(Extracted data entries)

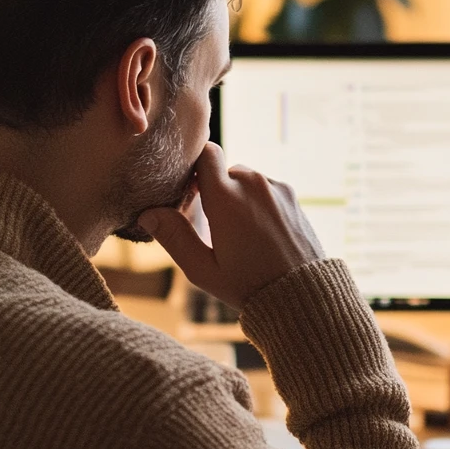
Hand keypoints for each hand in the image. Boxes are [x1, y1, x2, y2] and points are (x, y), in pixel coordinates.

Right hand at [137, 142, 324, 309]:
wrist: (302, 295)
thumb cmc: (248, 286)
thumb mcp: (204, 269)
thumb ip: (174, 237)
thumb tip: (147, 213)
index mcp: (226, 197)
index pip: (205, 153)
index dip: (195, 166)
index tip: (191, 189)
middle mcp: (253, 184)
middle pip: (225, 171)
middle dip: (217, 190)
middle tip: (216, 225)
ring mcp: (276, 188)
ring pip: (247, 180)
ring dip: (240, 197)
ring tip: (243, 234)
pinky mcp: (292, 197)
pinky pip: (267, 189)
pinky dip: (261, 203)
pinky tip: (263, 234)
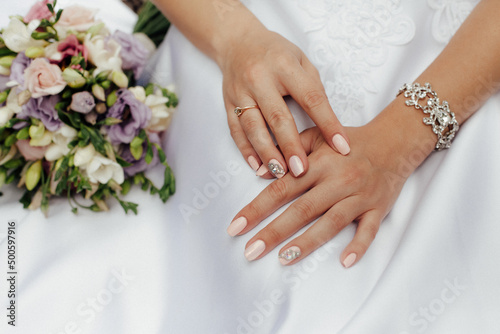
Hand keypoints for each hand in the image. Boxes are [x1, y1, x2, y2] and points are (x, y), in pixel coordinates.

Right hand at [218, 27, 349, 178]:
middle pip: (278, 117)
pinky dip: (246, 150)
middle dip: (291, 146)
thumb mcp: (300, 60)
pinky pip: (236, 131)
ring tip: (281, 173)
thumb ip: (313, 88)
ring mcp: (241, 92)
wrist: (236, 41)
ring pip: (253, 128)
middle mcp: (260, 79)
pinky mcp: (227, 104)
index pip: (311, 98)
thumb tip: (327, 123)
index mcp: (285, 66)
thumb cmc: (275, 53)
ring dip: (267, 153)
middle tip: (303, 170)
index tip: (342, 146)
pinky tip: (257, 166)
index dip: (328, 123)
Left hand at [227, 121, 421, 266]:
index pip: (281, 189)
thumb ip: (289, 149)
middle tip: (250, 251)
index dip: (256, 208)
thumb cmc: (349, 141)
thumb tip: (262, 171)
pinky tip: (344, 262)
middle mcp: (337, 181)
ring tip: (283, 259)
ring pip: (330, 223)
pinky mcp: (377, 209)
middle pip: (301, 210)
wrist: (394, 141)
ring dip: (307, 242)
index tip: (236, 226)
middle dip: (273, 232)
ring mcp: (358, 197)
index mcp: (318, 164)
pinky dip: (358, 246)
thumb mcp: (317, 136)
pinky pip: (369, 231)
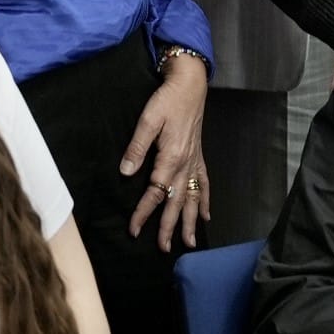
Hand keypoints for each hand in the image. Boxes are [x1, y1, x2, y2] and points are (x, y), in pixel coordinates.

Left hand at [122, 53, 208, 252]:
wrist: (190, 85)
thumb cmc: (167, 100)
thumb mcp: (148, 119)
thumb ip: (137, 147)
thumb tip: (127, 172)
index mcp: (171, 157)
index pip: (155, 192)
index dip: (144, 212)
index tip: (135, 229)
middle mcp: (185, 165)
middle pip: (176, 202)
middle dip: (170, 226)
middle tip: (164, 248)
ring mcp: (194, 162)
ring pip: (193, 198)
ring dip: (191, 221)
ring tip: (190, 242)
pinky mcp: (199, 157)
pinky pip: (204, 184)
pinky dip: (205, 201)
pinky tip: (206, 215)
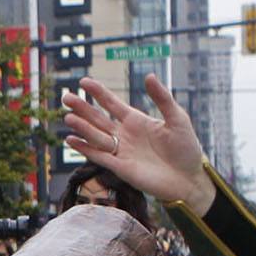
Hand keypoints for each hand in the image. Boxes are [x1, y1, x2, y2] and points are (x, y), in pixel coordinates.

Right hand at [60, 75, 211, 207]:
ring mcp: (121, 151)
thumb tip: (149, 76)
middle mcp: (125, 135)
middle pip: (98, 119)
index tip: (84, 82)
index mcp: (136, 120)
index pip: (112, 104)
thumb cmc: (186, 148)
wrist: (189, 179)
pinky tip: (71, 140)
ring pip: (96, 136)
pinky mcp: (120, 168)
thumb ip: (162, 98)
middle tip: (66, 97)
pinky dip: (84, 148)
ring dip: (82, 127)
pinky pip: (98, 156)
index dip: (98, 93)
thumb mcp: (177, 118)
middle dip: (83, 108)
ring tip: (68, 117)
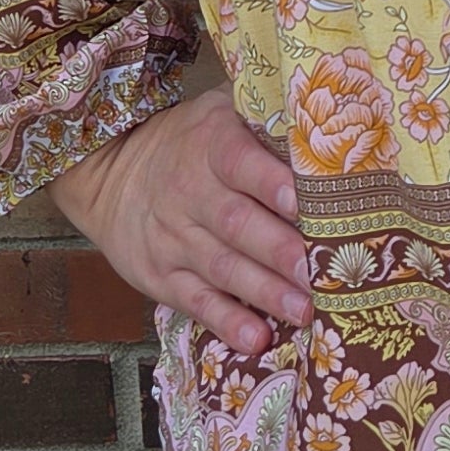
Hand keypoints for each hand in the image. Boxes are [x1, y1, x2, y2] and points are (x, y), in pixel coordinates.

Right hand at [51, 87, 309, 359]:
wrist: (112, 173)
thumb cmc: (192, 142)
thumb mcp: (222, 111)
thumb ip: (268, 117)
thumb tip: (336, 128)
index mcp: (211, 145)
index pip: (239, 161)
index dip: (271, 183)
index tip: (304, 202)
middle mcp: (190, 191)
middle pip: (237, 223)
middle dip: (281, 251)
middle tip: (322, 273)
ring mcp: (173, 238)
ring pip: (222, 267)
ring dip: (265, 292)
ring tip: (305, 311)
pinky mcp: (161, 276)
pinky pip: (195, 301)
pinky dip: (226, 322)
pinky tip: (256, 338)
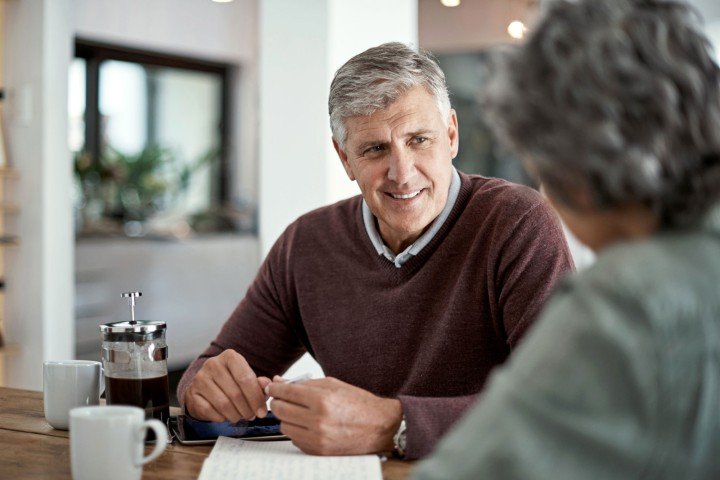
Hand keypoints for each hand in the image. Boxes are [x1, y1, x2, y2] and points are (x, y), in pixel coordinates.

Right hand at [184, 349, 271, 422]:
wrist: (205, 384)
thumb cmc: (231, 381)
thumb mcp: (247, 377)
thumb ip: (260, 383)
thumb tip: (266, 385)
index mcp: (230, 356)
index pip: (246, 379)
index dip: (256, 398)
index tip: (262, 410)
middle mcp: (213, 364)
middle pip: (235, 393)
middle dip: (247, 409)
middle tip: (252, 416)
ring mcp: (200, 379)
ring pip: (223, 404)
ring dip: (235, 415)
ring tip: (240, 416)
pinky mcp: (192, 393)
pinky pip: (209, 411)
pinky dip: (221, 417)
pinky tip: (226, 416)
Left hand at [266, 376, 402, 455]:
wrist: (380, 426)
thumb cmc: (359, 403)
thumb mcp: (333, 385)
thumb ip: (304, 383)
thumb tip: (280, 382)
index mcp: (322, 400)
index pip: (286, 393)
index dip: (275, 389)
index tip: (272, 387)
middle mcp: (318, 421)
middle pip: (280, 410)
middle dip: (278, 402)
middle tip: (283, 399)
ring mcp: (317, 439)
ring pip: (284, 426)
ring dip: (287, 418)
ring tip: (298, 412)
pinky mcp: (318, 451)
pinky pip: (294, 440)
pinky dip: (297, 431)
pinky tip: (308, 424)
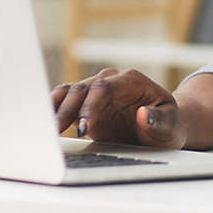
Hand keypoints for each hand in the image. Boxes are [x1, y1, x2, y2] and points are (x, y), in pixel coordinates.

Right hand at [51, 67, 186, 147]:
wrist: (162, 130)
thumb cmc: (168, 125)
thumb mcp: (170, 126)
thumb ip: (159, 120)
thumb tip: (142, 114)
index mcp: (132, 81)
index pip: (105, 87)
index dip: (90, 105)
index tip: (82, 127)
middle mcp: (111, 82)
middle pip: (83, 89)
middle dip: (68, 109)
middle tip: (55, 131)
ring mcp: (96, 93)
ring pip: (70, 93)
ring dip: (56, 109)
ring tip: (45, 129)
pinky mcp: (86, 106)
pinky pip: (65, 103)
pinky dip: (53, 110)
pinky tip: (42, 123)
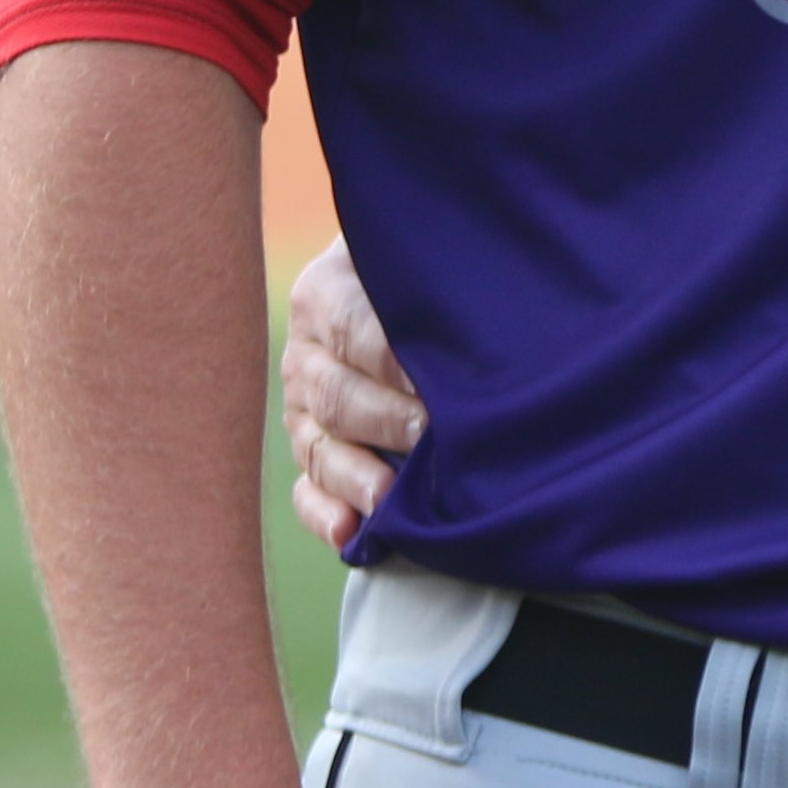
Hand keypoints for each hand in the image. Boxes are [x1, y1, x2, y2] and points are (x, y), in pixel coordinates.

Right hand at [278, 239, 424, 555]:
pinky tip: (350, 535)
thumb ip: (440, 271)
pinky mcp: (311, 449)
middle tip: (430, 435)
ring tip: (388, 499)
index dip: (398, 362)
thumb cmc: (429, 265)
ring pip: (318, 447)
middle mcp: (307, 354)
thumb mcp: (426, 252)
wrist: (402, 279)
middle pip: (337, 395)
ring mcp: (302, 407)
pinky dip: (325, 514)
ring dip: (355, 476)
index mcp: (327, 293)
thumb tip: (486, 306)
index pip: (359, 332)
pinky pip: (307, 489)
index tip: (438, 386)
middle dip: (385, 420)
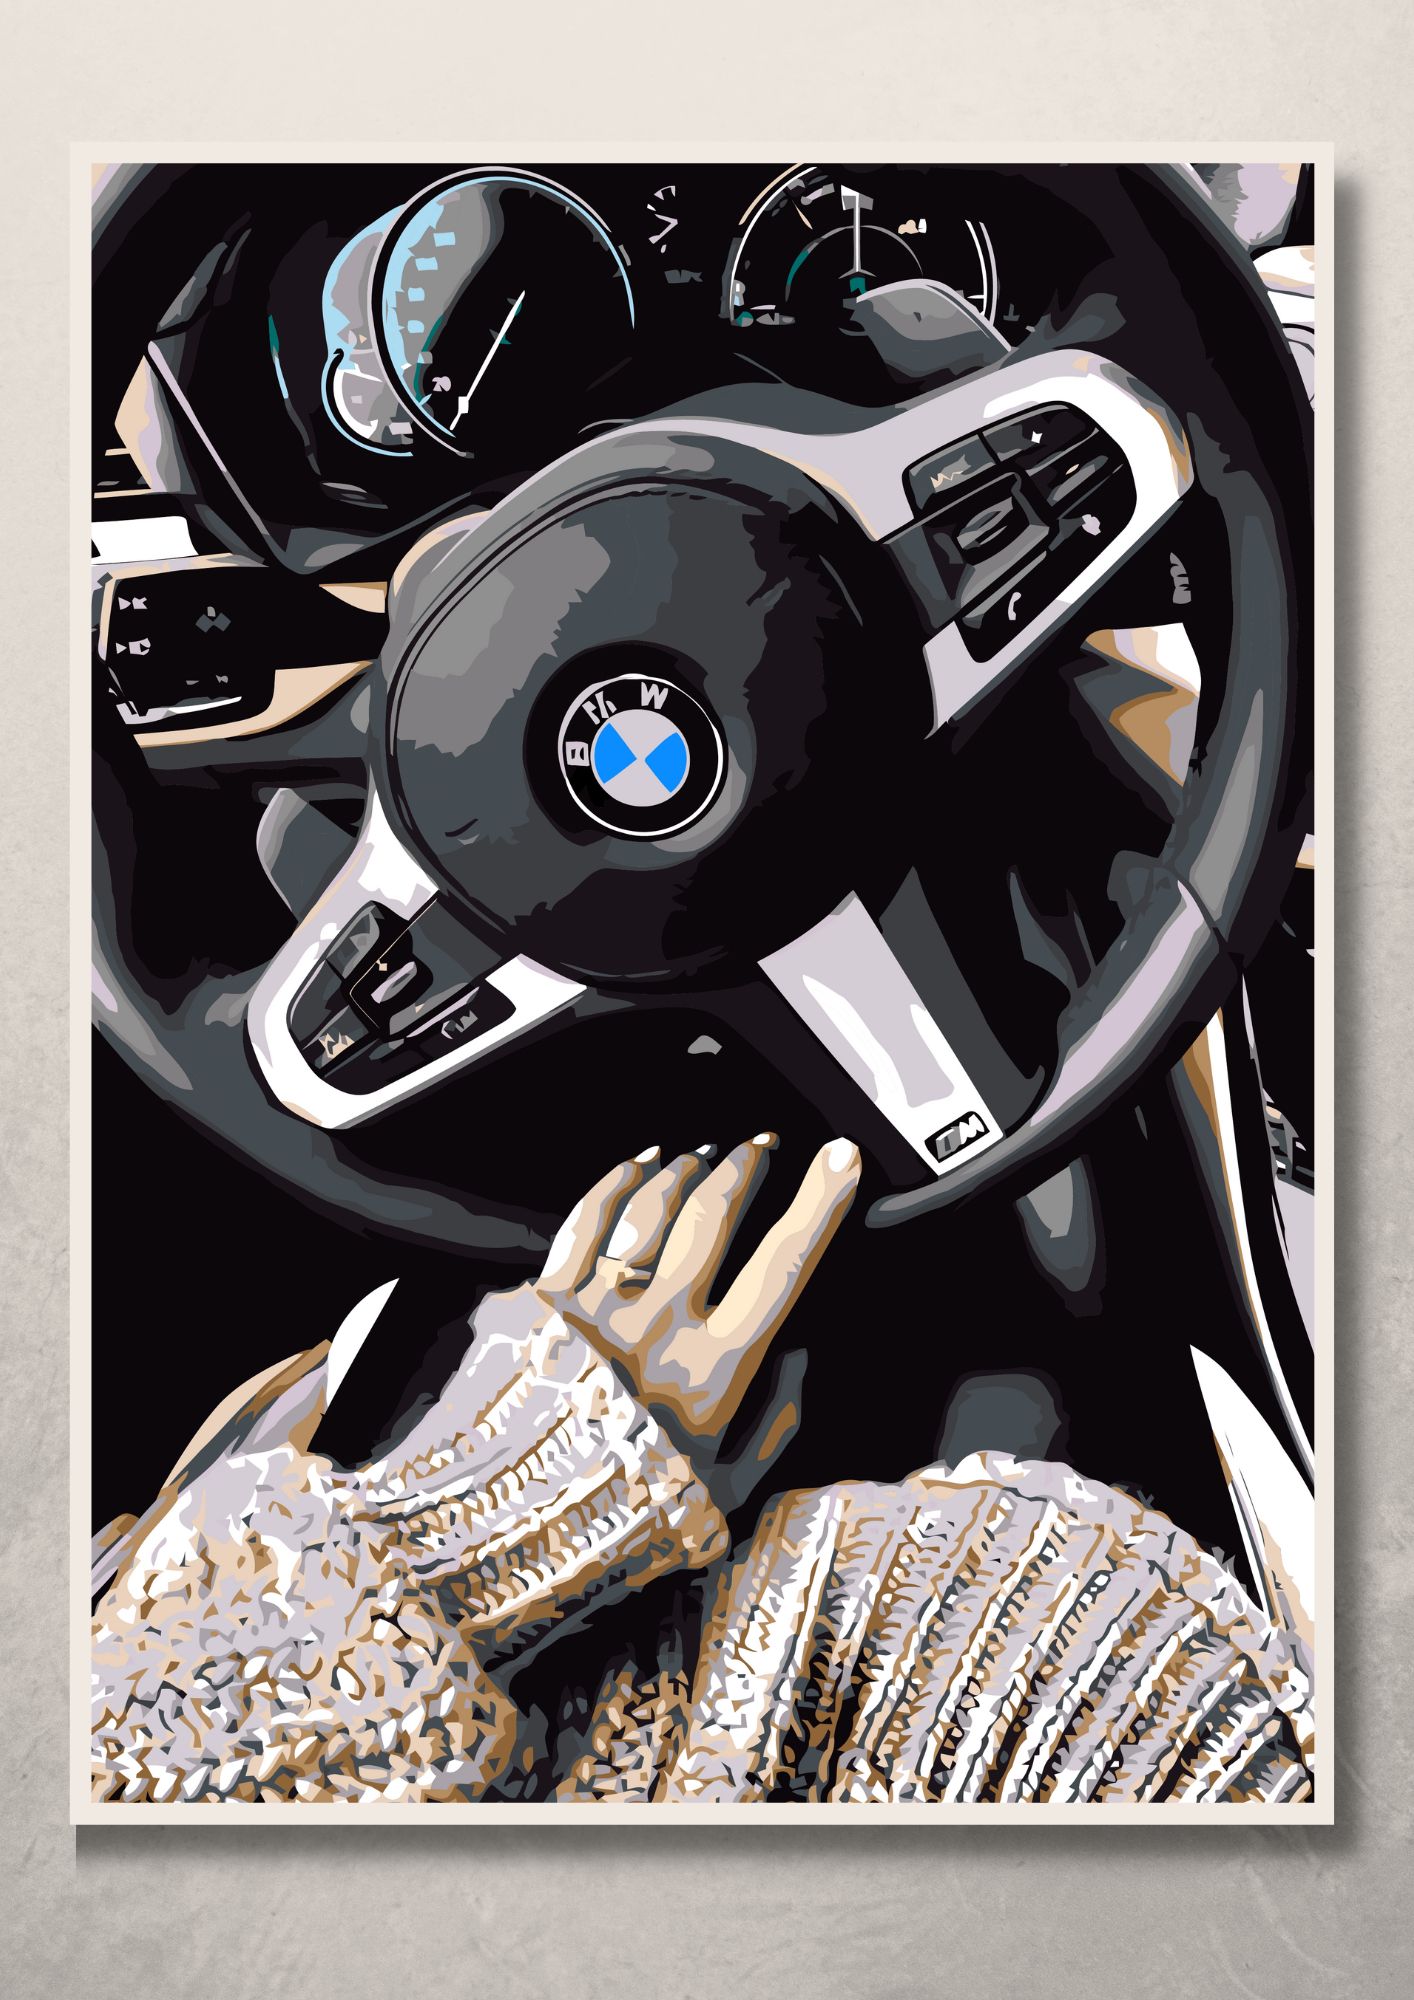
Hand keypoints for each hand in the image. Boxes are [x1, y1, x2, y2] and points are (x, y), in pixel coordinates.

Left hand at [514, 1132, 861, 1494]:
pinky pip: (588, 1217)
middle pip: (715, 1214)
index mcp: (714, 1369)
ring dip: (688, 1169)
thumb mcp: (725, 1491)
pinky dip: (620, 1181)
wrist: (513, 1522)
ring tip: (706, 1155)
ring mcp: (598, 1305)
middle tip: (764, 1146)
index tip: (841, 1159)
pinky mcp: (545, 1298)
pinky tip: (639, 1165)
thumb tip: (800, 1359)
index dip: (819, 1204)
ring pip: (654, 1206)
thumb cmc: (625, 1511)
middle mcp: (659, 1325)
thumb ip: (777, 1423)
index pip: (783, 1265)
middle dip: (749, 1166)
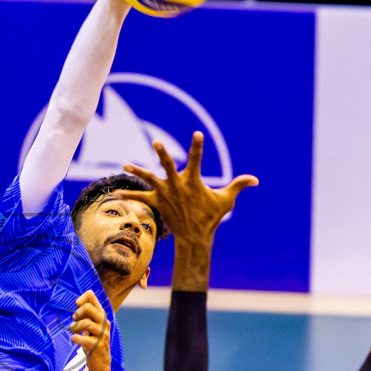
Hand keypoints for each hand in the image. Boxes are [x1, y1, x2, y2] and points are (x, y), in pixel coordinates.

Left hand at [71, 290, 111, 370]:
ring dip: (75, 327)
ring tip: (74, 332)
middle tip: (75, 322)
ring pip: (85, 323)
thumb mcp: (91, 325)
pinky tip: (74, 339)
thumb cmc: (93, 341)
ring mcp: (102, 334)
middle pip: (87, 308)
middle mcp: (104, 322)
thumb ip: (87, 314)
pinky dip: (76, 338)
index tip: (77, 307)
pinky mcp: (98, 346)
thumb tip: (79, 302)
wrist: (101, 362)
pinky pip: (83, 339)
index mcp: (101, 315)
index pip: (91, 296)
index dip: (81, 299)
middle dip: (77, 314)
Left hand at [122, 131, 257, 245]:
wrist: (194, 237)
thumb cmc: (211, 217)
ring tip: (125, 164)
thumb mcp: (226, 200)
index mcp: (193, 181)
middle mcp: (177, 185)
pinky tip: (114, 191)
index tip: (197, 134)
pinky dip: (128, 193)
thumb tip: (256, 180)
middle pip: (167, 166)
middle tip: (156, 141)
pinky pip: (140, 197)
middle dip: (162, 154)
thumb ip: (239, 186)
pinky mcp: (157, 202)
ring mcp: (165, 193)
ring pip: (148, 178)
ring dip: (137, 171)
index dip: (197, 146)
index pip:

WHAT YOU HAVE TO DO: Beginning at the line above that contains "thumb mcp: (317, 136)" and going on through the line that contains "index pip: (155, 192)", please copy every line exactly, leaving the pictures out and adding nothing.

ANSWER TO THIS PROBLEM:
thumb mcp: (317, 136)
pinky pip: (369, 231)
Hand keypoints for each hand in the image. Boxes are [x1, y1, x2, y2] and points are (x, y), in pixel coordinates.

Left hand at [122, 53, 208, 252]:
wrist: (190, 85)
thumb cmc: (167, 100)
thumb mcp: (148, 119)
thumb ip: (137, 147)
thumb tip: (127, 172)
index mcp: (171, 157)
index pip: (155, 192)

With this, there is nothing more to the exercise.